Opdracht:
Zoek in de regels hieronder elke regel waarin het woord "cava" voorkomt en schrijf die regels over.

Gegeven regels:
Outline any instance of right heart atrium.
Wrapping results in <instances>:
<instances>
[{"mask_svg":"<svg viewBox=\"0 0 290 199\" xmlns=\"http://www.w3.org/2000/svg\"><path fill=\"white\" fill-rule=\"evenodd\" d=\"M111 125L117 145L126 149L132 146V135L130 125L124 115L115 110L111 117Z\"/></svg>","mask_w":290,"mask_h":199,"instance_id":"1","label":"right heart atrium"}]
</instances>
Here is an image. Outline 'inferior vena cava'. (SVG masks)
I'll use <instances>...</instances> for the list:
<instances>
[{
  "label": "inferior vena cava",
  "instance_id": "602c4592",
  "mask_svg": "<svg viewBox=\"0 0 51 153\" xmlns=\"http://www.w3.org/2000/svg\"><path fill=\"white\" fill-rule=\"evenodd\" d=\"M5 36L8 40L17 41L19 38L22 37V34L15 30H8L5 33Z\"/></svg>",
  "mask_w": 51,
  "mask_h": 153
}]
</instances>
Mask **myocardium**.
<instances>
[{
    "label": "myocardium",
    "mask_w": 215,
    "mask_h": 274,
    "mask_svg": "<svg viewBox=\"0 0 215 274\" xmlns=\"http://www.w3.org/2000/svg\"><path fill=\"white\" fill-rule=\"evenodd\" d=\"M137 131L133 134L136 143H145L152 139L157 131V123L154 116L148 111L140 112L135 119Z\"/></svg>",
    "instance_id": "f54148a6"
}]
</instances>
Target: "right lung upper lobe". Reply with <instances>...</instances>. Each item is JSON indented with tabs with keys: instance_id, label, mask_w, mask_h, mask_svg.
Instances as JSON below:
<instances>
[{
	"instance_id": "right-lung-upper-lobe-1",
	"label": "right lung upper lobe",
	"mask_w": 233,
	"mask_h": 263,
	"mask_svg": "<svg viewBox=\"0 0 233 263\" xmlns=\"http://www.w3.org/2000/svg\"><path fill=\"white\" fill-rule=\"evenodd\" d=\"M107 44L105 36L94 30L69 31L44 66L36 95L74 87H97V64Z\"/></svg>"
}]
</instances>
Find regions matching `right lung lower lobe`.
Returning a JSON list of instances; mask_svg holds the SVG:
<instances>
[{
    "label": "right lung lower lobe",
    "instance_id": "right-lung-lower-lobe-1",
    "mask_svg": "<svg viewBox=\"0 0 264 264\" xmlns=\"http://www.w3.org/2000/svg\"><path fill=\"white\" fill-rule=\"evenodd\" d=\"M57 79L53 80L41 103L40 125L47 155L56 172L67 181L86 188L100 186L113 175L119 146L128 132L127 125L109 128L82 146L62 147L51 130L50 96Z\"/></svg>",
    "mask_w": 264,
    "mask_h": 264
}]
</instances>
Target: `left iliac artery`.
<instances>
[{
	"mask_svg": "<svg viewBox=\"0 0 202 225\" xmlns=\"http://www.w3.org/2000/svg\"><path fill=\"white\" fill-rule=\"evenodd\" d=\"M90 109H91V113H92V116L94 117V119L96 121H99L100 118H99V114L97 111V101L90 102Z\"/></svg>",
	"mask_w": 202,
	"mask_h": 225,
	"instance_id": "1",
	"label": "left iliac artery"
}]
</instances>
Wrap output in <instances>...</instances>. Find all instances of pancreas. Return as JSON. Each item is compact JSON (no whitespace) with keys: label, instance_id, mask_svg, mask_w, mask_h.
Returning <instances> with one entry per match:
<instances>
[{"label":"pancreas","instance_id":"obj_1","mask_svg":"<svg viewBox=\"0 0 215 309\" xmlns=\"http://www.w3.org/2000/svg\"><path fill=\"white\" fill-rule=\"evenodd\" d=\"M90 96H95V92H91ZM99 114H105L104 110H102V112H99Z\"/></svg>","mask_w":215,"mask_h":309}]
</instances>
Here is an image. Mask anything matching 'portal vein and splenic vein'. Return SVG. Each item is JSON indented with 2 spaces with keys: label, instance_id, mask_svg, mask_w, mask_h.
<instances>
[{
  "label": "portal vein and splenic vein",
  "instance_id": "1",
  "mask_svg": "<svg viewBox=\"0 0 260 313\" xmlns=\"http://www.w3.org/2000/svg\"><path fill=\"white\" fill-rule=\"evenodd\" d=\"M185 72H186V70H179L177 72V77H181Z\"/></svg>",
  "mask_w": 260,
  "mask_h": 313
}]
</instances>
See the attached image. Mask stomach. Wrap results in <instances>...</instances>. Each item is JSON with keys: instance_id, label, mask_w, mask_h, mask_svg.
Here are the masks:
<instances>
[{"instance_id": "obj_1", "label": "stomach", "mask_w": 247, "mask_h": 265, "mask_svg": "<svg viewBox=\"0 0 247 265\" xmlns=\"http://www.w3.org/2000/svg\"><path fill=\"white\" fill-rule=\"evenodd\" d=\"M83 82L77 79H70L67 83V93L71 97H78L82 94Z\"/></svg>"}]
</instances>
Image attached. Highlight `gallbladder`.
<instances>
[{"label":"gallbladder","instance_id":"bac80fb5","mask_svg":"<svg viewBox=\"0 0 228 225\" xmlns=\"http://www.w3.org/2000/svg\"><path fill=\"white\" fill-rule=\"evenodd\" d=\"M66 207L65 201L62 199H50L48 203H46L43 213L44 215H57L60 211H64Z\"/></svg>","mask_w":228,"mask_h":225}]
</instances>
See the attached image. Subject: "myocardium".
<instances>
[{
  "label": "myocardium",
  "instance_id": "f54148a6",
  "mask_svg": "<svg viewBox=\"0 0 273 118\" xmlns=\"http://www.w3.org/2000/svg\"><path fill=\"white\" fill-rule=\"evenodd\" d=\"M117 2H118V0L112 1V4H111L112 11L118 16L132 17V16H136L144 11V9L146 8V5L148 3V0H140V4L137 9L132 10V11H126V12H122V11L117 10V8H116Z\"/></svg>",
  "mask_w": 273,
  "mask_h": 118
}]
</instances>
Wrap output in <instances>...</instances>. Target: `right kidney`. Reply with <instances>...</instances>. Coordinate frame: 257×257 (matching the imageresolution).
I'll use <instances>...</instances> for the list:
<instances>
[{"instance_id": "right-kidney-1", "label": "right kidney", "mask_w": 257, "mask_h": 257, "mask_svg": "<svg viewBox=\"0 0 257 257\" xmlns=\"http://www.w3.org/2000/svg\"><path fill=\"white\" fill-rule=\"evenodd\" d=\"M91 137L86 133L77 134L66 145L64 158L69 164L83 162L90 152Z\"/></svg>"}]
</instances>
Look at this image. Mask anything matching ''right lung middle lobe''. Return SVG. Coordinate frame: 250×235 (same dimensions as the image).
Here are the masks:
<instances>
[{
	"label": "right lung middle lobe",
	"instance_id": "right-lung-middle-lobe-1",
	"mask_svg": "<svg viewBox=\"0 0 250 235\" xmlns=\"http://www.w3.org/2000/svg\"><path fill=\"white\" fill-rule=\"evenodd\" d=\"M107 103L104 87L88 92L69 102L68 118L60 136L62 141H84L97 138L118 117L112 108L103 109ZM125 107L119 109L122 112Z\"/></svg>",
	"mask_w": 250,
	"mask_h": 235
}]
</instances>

Antwoord:
Here is an image. Outline 'inferior vena cava'. (SVG masks)
  "label": "inferior vena cava",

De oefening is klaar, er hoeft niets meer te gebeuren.